Although Durham’s juggernaut of a theatre scene often steals the limelight, the university’s comedy circuit, lurking in the darkest corner of the city – Trevs– has just as much to offer. Plonked in the middle of the college bar in front of a small but appreciative crowd, and annoyingly flanked by several loud and disrespectful bar crawls, nine comedians took to the stage with a pleasing variation of content and style.
The biggest surprise of the night – they were all actually funny. Yes, the comic timing was lacking at points and the audience didn’t really ease into the night until they were sufficiently inebriated part way through the first half, but the potential of the guys can’t be disputed.

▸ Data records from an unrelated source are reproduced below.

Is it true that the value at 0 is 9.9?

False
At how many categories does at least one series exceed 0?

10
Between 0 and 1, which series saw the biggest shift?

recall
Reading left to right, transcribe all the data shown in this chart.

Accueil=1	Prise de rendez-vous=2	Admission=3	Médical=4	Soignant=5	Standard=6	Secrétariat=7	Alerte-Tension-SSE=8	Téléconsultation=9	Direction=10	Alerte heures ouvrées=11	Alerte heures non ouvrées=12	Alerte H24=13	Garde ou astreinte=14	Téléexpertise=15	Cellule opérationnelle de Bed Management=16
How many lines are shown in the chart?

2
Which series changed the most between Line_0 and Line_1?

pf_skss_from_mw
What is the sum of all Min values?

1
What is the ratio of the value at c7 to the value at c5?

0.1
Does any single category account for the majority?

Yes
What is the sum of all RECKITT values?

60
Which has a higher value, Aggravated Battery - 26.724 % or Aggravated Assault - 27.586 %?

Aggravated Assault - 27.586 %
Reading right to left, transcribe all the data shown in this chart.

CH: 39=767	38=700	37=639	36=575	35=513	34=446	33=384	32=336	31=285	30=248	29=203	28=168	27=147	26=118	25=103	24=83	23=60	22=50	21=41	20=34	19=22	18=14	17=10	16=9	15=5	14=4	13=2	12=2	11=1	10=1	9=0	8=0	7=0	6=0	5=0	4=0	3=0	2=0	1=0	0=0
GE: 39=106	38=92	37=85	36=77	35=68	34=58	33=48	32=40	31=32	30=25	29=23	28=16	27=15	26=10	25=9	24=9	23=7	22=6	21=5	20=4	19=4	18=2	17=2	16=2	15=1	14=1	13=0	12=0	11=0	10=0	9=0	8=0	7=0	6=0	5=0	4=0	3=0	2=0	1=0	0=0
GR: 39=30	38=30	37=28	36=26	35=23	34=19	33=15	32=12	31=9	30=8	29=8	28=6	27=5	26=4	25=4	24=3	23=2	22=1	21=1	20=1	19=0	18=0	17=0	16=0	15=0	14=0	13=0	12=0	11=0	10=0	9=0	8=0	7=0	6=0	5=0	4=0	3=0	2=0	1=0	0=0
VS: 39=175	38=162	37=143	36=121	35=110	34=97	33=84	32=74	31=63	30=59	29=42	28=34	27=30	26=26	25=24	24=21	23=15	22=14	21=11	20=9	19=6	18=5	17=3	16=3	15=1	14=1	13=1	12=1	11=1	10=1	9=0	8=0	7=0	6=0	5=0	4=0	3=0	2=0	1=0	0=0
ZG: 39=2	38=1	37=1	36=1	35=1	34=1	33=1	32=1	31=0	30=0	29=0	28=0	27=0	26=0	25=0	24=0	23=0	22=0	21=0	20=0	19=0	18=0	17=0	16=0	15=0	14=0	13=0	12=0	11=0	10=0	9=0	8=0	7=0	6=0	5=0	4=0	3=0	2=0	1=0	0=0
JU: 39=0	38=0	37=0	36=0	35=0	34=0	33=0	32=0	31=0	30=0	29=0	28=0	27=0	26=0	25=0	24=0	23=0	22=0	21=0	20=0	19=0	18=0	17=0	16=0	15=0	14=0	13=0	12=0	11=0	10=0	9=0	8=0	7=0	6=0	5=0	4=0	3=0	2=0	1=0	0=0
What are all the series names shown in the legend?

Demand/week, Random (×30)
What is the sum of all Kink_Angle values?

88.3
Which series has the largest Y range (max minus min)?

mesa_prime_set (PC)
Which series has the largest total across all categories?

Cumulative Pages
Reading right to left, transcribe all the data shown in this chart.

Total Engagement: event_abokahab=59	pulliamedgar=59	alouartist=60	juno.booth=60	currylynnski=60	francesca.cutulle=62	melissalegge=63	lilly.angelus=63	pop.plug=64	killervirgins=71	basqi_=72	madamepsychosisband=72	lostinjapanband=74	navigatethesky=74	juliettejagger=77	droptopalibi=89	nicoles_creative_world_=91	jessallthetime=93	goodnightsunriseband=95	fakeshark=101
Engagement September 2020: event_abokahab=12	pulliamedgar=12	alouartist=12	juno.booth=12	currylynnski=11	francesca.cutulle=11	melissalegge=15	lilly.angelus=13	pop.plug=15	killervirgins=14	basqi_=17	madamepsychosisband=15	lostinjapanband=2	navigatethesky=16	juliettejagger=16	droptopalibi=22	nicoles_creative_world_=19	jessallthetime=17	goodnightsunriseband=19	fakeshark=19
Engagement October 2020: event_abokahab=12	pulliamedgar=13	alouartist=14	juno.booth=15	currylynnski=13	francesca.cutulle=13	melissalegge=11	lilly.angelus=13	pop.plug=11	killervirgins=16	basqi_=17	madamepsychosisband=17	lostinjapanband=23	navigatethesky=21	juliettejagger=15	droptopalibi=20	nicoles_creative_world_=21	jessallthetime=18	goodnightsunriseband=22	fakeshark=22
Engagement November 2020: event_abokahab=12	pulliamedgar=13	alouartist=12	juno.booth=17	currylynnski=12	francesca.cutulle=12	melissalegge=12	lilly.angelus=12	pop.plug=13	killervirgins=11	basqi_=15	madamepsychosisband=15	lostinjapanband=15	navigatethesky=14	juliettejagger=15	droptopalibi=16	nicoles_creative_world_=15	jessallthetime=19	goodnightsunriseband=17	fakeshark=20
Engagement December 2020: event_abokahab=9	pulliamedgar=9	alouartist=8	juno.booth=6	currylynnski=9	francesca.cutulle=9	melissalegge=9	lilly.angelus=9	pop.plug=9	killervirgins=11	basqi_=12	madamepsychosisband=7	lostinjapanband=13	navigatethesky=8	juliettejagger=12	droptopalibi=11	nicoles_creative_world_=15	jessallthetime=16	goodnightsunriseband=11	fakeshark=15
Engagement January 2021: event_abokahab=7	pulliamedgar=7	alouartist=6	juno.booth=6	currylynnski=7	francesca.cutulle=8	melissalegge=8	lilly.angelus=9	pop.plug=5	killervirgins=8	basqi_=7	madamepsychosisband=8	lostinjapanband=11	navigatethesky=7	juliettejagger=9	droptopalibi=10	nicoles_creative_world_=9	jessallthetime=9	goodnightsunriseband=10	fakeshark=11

“Trevs’ own” Will Lavelle was an excellent compere, interacting well with the audience throughout, and his savage attacking of Durham’s “Lad Culture” was hilarious, until a sport social wandered in and things could have got a bit tasty to say the least. Lavelle, in this case, and many others across the night, tapped into one important fact though – that university-relevant jokes are funniest. Cue anecdotes as to the make-up of the ultimate Frisbee team and the biggest joke in Durham – Klute.
From Trevs’ own Will Lavelle we moved onto The Bubble’s own Oscar Koronka who set the tone for the night with his sharp tongue, tight delivery and bags of confidence – as well as a moving clarinet recital. Other first half highlights included Paddy Dodds, who exuded professionalism and brought the first big laughs of the night. Not to mention first timer Alex Taylor who seemed to be one of the most experienced, and certainly was, one of the funniest acts of the whole evening.
In the second half headliner Jake Donaldson showed quality in glimpses, but failed to hit the mark with certain jokes, perhaps as he isn’t a Durham student. Rather, the half was stolen by the excellent Freddie Riddell whose Scientology content was brilliant, but was nothing compared to the fact that every “Lad” in Durham only has friends called Freddie. I know this first hand given my hockey team’s starting XI is over one-third comprised of Freddies, and that isn’t an exaggeration.
Overall, the night would have benefited from a more intimate venue that didn’t allow people in who weren’t interested. Ultimately, though, Durham’s comedy scene is thriving and it would definitely be worth checking out their next event, because some of these guys have big futures in stand-up.